Kreisbauernverbands-Vorsitzender Röder hieß eingangs willkommen, kritisierte die „überfrachteten“ Greening-Auflagen für die Betriebe und sagte, die ständige Kritik aus den Medien und aus der Gesellschaft zur Nutztierhaltung in Deutschland sei unberechtigt. Selbst Bischof Heinz-Josef Algermissen habe die Massentierhaltung im „Bonifatiusbote“ kritisiert. In einem Gespräch mit ihm habe der Bauernverband und Tierhalter einige seiner Vorwürfe „ins rechte Licht rücken können.“ Nach wie vor kommen 10 Prozent der hessischen Agrarproduktion aus dem Kreis Fulda und jeder vierte Euro in der Landwirtschaft werde durch den Export erzielt, so Röder. Die Gewinnmargen bei Milch im Exportgeschäft bezeichnete er höher als solche, die die Molkereien bei Aldi erzielen. Nachhaltigkeit sei für die Landwirte kein Fremdwort.

Mit 2 382 Mitgliedern gehörten dem Kreisbauernverband Fulda-Hünfeld zum Jahresende 2014 unverändert gegenüber dem Vorjahr viele Mitglieder an. Deren Mitgliedsfläche erhöhte sich geringfügig auf 56 458 ha, wie aus dem von Geschäftsführer Dr. Hubert Beier vorgetragenen Jahresbericht hervorging. Dieser ging auf agrarpolitische sowie wirtschaftliche Themen ein und sprach über die Arbeit des Vorstandes und der Geschäftsführung. Unter anderem führte man ein Gespräch zum Thema Pflanzenschutz mit Bundestags- und Europaabgeordneten und befasste sich mit Vorplanungen zur Stromtrasse Südlink. Man arbeitete im Silek-Prozess in Hünfeld und Ebersburg, in der wissenschaftlichen Fachkommission Rhön, im Naturschutzbeirat Fulda wegen Nitratbelastungen in der Wasserversorgung Gro­ßenlüder mit. Gespräche führte man zur Förderung der Kä­se­pro­dukti­on in der Rhön, nahm an Grundsatzterminen zu landwirtschaftlichen Baumaßnahmen sowie zur Schlichtung von Meinungsdifferenzen zwischen Naturschutzbehörden und Landwirten bei Naturschutzkonzepten teil und bereitetet die Serie in der Fuldaer Zeitung „Unsere Bauern“ 2015 mit vor.

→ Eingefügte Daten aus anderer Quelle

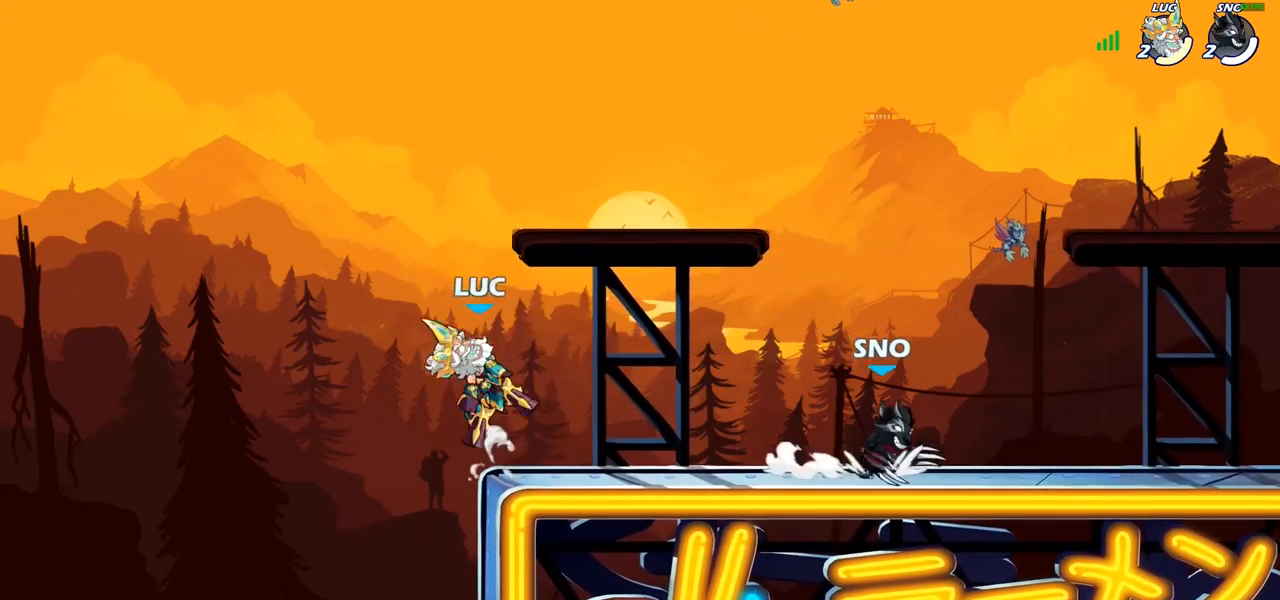
{"buttons": [], "left_stick": "right", "right_stick": "center", "events": [[67, "left_stick", "right"], [300, "SQUARE", "down"], [400, "SQUARE", "up"]]}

Viele Gespräche über Südlink und Co. geführt

Zur Frage einer Erdverkabelung der Südlink-Stromleitung von Franz-Josef Leipold aus Petersberg nahmen sowohl KBV-Geschäftsführer Dr. Hubert Beier als auch HBV-Präsident Friedhelm Schneider Stellung. Dazu gebe es verschiedene, jedoch widersprüchliche Meinungen. Landrat Bernd Woide sieht die Südlink 500-kV-Gleichstromleitungs-Trasse durch den Landkreis Fulda kritisch. Denn, auf der anderen Seite plane Tennet eine 380 kV-Wechselstromleitung von Mecklar nach Grafenrheinfeld. Auch diese Leitung könne durch den Landkreis Fulda verlaufen. Doch darüber rede bei Tennet keiner. Zuerst einmal müssten beide Trassen erörtert werden, ehe man weiter plane. Denn dann stehe Thüringen mit auf der Agenda. Woide: „Der Landkreis Fulda ist bereits durch Hochspannungsleitungen, ICE und Bundesautobahn durchzogen und die ostdeutschen Länder haben in der Vergangenheit profitiert. Doch Solidarität ist keine Einbahnstraße“, betonte er.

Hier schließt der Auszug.